I followed the trail as far as I could, which is to say until it started getting too steep and eroded for archaeology or a glimpse of stoners in the wild, and so I doubled back to abandon trail-walking and bush-whack upstream. It meandered through a nice little floodplain with another bench a couple of meters higher. Dead trees, or what the specialists call "large woody debris" shared spillway and retention duties with a few iterations of beaver dams. Every once in a while there would rise the rigid skeleton of a large cedar, phallic from afar, but upon closer inspection bearing the femiform lips of old bark stripping scars, the hollow womb of a mothering tree (condo for many a critter), the scratches of bears and cougars come to seek solace.
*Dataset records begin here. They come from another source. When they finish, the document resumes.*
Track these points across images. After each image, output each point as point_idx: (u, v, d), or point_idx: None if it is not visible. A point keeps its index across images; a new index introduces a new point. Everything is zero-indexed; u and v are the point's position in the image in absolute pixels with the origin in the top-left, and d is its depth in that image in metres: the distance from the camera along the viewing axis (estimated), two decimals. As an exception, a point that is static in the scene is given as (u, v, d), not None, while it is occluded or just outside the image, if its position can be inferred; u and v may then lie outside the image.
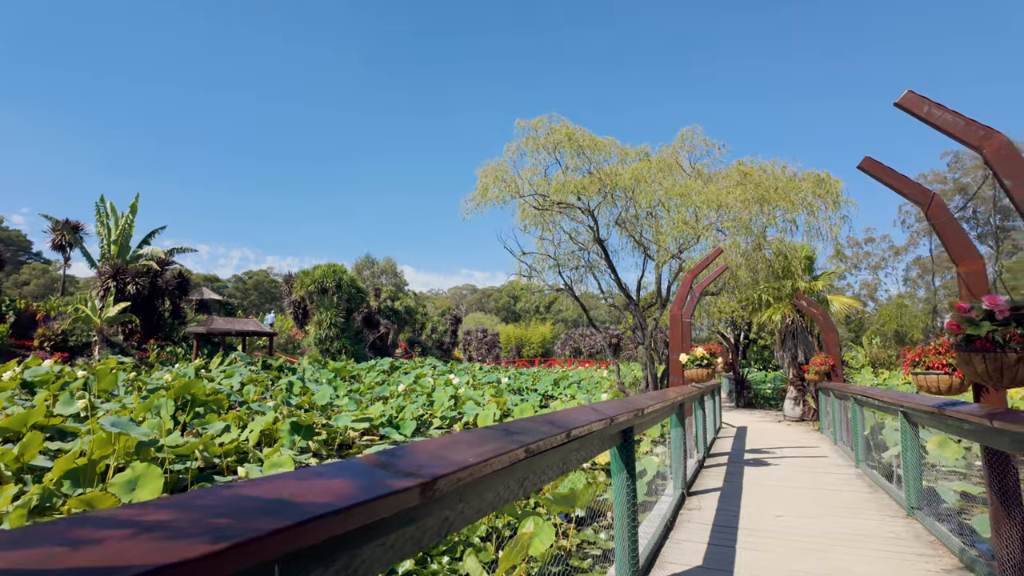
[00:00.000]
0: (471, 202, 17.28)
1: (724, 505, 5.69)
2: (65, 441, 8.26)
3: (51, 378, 12.14)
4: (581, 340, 53.96)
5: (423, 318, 51.47)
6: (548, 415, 2.57)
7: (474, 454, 1.59)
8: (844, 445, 9.62)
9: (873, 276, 62.99)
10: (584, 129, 16.60)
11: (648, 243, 17.59)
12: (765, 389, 21.16)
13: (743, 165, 17.17)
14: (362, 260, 66.78)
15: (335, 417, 11.98)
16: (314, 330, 35.05)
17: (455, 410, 15.27)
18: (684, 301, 7.69)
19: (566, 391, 22.91)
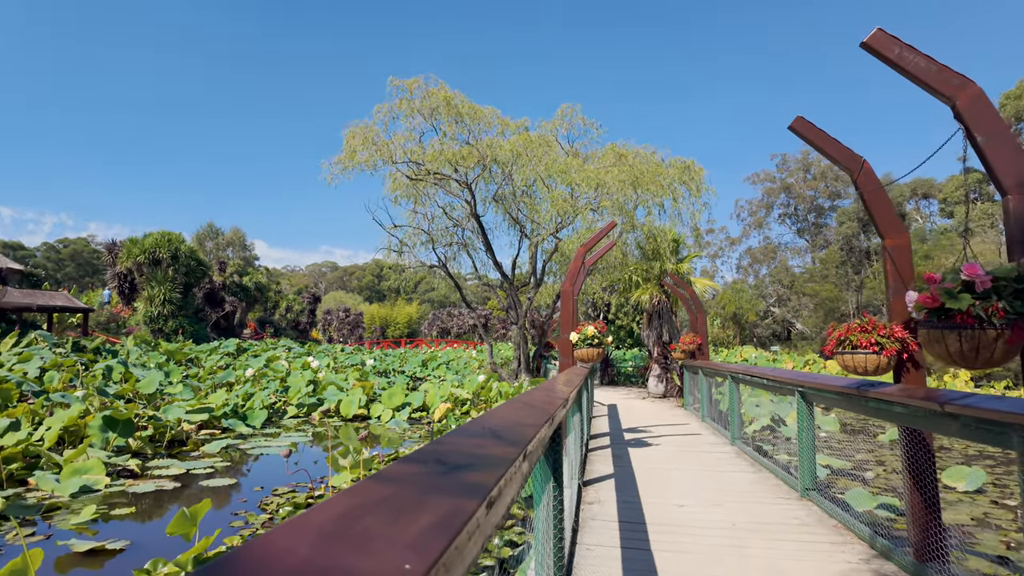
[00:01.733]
0: (336, 165, 15.65)
1: (623, 495, 5.25)
2: None
3: None
4: (449, 320, 53.34)
5: (276, 296, 47.48)
6: (484, 422, 1.74)
7: (409, 542, 0.73)
8: (712, 422, 9.87)
9: (712, 264, 69.37)
10: (463, 95, 15.70)
11: (524, 221, 17.20)
12: (627, 367, 21.98)
13: (617, 147, 17.35)
14: (204, 230, 60.04)
15: (165, 408, 10.09)
16: (144, 307, 30.54)
17: (314, 396, 13.81)
18: (575, 276, 7.21)
19: (434, 372, 22.11)
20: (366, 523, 0.79)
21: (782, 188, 63.09)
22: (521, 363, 17.49)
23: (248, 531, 5.14)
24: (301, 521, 0.75)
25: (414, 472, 1.08)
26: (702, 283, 16.08)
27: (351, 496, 0.88)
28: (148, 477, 7.35)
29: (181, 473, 7.57)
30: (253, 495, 6.62)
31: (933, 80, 2.81)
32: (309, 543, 0.69)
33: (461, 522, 0.83)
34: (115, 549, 4.80)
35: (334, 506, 0.82)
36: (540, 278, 18.13)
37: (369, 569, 0.64)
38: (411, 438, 10.31)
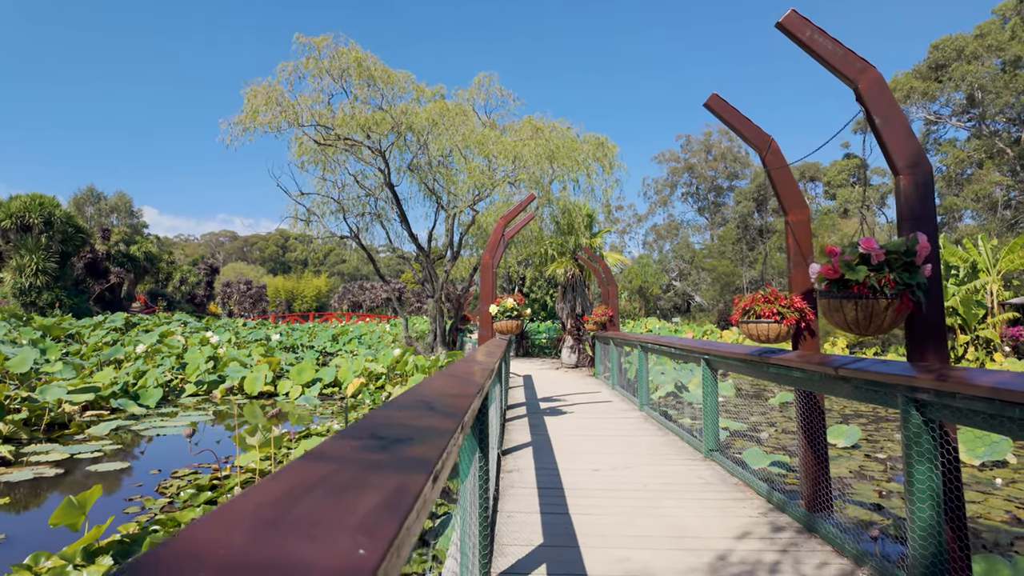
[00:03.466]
0: (236, 126, 14.57)
1: (540, 462, 5.37)
2: None
3: None
4: (361, 293, 51.97)
5: (169, 267, 44.06)
6: (416, 394, 1.67)
7: (357, 525, 0.66)
8: (621, 389, 10.30)
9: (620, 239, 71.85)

And then, in my far periphery, I thought I saw the blond dreadlocked coat of a stoner. Turning suddenly, I was face to face with not one but two juvenile specimens. The male appeared to be sub-adult at least, maybe fully mature, but it is always hard to tell with them. After a brief lag, the female slowly turned toward me and stared, and the male followed suit.
"It's a dude, dude," she whispered, causing his eyes (already pointed at me) to slowly focus and register--through a cloud of exhalation--my presence. I knew what would happen now. When their normal routine of clever subterfuge and camoflage (hunching over when lighting up cheap cigars stuffed with weed) fails, stoners take one of two evasive actions: one is to get the pursuer stoned and slip away during his inevitable lapse in attention, and the other is being able to randomly recall the incantation releasing the power to become very small.
They of course offered their still-smoking joint to me.
"Know no no no, I don't smoke it no more," sang I, and although they were young, they were well lored by theior elders, because they recognized and appreciated my Ringo impression. I think it's fair to say that it blew them away, because it set them to laughing. Chortle turned to chuckle, horse laugh and finally to ringing peals of laughter bounding through the fir, bouncing off the trunks as I laughed with them until, bent double coughing up the remains of a guffaw I saw my feet sunk in the mud and flashed onto the grim reality: they were trapping me in a contact high, probably had been blowing smoke at me with each laugh, which would only make it funnier, therefore making them laugh more smoke my way--a self-triggering feedback cycle, another of those deviously clever tricks of their species.
And so I stopped laughing, intent on regaining my wits. As I straightened, I could see them running away. Faster and faster, or were they getting smaller and smaller? I'll never be able to say without doubt sticking in his crowbar, but if I had to swear I would say they had remembered how to get small. I thought I saw them, bodies shrunk to the size of marmosets, take one last madcap leap, arcing toward a tree and growing infinitesimal exponentially, disappearing into this mossy microscape.